Клаусу не хотелось об этом думать. Ему хотелось вернуться, и, взяв в руки лопату, рыть до изнеможения, до кровавых мозолей - могилу мёртвому кирьялу, засыпать землёю бледное, как кость, лицо проклятого кирьяльского ворожея, чтоб чёрные могильные мухи не ползали по глазам, засыпать землёю сейд, жадный до человечины, прожорливый сейд, чтобы ничья рука больше не коснулась холодных камней, возрождая к жизни древнее проклятье. И он знал, что никогда не сделает этого, не обернется под яростным взглядом маршала Торгильса, не исчезнет в лесу. Кирьялаланд посмеётся над ним, чужаком, мохнатыми лапами елей встанет у него на пути, запутает, заплетёт его душу в лабиринтах камней.

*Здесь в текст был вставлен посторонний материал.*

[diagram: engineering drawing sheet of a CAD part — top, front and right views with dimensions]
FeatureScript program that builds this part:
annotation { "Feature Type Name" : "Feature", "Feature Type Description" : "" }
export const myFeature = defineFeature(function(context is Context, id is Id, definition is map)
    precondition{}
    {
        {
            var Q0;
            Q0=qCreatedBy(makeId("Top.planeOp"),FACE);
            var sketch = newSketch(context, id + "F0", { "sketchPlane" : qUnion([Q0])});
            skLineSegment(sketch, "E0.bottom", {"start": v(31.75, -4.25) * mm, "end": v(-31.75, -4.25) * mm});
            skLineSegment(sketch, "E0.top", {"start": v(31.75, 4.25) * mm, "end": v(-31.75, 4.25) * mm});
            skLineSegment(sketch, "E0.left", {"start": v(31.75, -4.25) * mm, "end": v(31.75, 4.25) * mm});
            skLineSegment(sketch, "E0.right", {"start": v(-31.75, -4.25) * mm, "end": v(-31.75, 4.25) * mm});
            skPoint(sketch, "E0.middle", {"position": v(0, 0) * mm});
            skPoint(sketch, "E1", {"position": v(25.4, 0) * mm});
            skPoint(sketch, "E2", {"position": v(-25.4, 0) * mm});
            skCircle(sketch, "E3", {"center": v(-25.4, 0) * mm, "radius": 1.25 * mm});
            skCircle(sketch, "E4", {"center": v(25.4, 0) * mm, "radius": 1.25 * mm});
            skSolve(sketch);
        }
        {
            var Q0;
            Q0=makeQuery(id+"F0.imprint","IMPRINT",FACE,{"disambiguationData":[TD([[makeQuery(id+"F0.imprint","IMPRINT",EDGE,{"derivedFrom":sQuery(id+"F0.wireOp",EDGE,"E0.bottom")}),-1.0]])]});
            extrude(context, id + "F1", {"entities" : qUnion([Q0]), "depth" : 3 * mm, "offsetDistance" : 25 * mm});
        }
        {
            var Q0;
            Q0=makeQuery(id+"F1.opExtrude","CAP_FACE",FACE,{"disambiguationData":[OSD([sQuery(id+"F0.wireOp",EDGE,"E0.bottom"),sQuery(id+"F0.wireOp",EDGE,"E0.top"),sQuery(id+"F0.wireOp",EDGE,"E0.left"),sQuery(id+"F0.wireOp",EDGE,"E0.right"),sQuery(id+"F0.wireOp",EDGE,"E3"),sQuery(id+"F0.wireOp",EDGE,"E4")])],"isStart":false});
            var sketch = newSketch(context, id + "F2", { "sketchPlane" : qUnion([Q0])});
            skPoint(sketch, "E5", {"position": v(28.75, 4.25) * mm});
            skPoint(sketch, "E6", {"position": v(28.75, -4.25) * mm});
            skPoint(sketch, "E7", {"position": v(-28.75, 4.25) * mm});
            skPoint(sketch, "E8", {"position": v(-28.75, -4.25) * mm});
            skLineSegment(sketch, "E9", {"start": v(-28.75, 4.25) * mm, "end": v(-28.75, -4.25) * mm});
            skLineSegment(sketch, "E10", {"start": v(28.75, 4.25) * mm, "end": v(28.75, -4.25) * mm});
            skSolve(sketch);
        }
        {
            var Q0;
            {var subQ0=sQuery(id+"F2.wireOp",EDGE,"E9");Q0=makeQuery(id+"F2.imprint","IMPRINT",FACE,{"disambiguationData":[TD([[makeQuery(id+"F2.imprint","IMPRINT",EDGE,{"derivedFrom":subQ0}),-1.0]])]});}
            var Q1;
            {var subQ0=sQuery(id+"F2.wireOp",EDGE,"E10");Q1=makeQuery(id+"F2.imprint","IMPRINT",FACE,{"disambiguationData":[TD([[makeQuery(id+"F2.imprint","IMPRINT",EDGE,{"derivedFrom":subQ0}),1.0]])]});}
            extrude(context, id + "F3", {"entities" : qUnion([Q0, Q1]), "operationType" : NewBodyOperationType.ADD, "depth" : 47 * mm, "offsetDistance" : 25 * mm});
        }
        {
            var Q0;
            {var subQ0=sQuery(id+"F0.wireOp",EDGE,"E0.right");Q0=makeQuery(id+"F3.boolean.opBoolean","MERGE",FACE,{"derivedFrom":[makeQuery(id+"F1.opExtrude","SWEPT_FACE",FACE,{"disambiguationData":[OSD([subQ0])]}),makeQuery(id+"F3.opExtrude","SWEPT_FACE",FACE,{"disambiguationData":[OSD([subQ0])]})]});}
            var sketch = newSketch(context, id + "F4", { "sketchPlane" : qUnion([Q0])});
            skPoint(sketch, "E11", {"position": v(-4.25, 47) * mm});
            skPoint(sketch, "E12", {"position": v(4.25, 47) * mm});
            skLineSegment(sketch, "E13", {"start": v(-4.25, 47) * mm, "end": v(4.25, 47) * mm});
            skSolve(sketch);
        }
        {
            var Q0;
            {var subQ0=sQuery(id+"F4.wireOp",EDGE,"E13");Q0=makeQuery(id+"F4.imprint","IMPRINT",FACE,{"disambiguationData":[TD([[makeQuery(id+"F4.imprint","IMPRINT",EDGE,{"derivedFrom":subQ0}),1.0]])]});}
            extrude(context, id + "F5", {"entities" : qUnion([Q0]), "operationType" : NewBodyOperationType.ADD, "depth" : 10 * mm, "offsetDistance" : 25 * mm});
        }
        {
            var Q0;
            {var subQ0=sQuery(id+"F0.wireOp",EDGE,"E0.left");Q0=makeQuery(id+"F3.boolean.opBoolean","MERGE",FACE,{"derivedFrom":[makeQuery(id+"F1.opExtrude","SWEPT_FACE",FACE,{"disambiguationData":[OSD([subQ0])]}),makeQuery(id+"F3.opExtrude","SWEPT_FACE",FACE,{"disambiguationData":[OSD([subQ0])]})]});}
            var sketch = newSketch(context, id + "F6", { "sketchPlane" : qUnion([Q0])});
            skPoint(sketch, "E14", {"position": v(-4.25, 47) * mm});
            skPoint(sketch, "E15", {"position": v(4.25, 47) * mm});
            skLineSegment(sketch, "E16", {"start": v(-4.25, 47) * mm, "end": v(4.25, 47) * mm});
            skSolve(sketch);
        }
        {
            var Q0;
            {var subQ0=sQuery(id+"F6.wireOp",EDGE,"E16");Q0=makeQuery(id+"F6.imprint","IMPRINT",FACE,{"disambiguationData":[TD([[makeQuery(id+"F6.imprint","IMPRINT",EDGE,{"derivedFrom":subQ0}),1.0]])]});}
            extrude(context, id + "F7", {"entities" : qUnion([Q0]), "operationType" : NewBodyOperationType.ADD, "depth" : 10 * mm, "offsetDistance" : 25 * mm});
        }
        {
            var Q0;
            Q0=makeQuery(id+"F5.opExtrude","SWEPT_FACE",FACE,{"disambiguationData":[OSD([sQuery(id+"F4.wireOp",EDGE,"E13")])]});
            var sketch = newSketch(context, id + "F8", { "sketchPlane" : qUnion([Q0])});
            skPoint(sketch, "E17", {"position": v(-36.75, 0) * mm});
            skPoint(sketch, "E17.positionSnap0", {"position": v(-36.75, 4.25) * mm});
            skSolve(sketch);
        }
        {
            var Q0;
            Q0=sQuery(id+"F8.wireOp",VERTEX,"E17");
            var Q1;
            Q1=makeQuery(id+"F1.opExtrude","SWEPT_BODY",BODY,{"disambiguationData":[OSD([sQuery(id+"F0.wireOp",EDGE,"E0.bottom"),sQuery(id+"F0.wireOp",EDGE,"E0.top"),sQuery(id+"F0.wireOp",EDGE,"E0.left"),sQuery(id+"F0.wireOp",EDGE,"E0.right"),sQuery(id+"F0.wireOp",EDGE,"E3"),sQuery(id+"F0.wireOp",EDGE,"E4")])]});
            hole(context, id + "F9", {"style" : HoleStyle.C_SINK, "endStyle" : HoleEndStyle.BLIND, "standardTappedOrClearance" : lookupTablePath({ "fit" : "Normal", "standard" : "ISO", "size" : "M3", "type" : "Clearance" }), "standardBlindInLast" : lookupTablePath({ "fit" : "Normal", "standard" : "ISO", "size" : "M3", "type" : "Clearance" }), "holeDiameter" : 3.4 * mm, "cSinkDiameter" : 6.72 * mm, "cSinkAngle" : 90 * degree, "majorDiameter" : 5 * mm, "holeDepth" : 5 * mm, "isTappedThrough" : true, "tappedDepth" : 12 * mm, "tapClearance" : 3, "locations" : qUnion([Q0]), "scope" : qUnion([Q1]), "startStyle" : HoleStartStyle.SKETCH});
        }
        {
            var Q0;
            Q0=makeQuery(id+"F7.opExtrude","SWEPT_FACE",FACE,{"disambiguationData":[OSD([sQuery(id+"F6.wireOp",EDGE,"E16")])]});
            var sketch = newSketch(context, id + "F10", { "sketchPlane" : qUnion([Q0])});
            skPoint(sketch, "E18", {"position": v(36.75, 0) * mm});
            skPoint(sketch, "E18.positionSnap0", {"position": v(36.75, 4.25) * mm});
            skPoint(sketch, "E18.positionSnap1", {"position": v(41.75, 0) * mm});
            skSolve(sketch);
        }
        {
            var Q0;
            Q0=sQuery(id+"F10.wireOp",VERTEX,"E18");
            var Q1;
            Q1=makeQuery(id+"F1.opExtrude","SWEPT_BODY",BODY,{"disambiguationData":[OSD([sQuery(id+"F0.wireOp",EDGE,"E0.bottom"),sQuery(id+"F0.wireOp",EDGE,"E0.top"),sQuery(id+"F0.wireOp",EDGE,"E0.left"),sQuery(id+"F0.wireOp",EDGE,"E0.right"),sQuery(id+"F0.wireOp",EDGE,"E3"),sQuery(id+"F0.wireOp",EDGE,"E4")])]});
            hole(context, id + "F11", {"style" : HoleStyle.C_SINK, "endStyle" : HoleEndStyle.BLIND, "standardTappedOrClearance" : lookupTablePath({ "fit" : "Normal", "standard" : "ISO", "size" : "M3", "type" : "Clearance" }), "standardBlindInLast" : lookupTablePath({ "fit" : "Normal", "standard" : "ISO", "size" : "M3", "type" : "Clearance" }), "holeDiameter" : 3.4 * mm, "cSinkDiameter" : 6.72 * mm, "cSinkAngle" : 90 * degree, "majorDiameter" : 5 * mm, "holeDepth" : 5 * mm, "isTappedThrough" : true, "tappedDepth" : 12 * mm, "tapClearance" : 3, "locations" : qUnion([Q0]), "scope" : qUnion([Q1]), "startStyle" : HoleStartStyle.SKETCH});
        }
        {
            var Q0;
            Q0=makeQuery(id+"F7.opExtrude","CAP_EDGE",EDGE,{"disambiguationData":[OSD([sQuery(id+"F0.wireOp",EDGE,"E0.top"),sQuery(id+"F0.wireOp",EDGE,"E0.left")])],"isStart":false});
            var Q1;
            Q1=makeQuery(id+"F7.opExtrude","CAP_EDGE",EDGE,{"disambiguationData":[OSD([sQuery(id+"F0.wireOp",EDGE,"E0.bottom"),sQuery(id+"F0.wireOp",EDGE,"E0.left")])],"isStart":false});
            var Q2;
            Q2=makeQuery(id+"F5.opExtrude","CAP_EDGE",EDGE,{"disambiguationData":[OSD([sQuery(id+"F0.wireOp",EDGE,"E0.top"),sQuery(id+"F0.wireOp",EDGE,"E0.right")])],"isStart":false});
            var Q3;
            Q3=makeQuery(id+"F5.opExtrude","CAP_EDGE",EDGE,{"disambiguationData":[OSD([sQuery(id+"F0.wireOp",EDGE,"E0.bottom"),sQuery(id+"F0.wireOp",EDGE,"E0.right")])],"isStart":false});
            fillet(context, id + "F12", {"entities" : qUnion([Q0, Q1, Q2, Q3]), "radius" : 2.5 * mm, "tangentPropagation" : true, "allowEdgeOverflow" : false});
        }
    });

И из лабиринта этого не будет возврата.
***
- Что, тяжко, милок? А ты поплачь, поплачь, оно легче будет, - сгорбленная, в чёрном вороньем платке, старушка тушила догоравшие свечи, морщинистыми, выцветшими губами дула в огонь - и, трепыхнувшись на прощание красным, он таял, дымным ладанным облачком уходил в потолок, свечи ломались в старушечьих пальцах, было светло и спокойно, совсем как в больнице. Стянув с головы кепку, Степанченко неумело перекрестился на икону. Ясноглазое, в золочёном венце, лицо Матери Божьей глядело безмятежно и строго, и Степанченко стало стыдно за потерянный нательный крест, стыдно, а потом - страшно, словно лишившись его, он лишился некоей важной защиты, ниточки, выводящей из лабиринта, сусальным золотом сверкавшей путеводной звезды.
- Пресвятая Богородица, спаси и сохрани раба божьего Николая... - Степанченко метнулся к церковной лавке, не глядя, сунул старушке в окно завалявшуюся в карманах бумажную мелочёвку - спастись, откупиться от красного душежора, золотым и ладанным притушить опаляющий сердце огонь. Старушка покачала головой и, порывшись в ящичке средь иконок, выдала Степанченко крестик, стального, каменно-серого цвета, Степанченко взял его, едва не плача от облегчения и... чуда не произошло.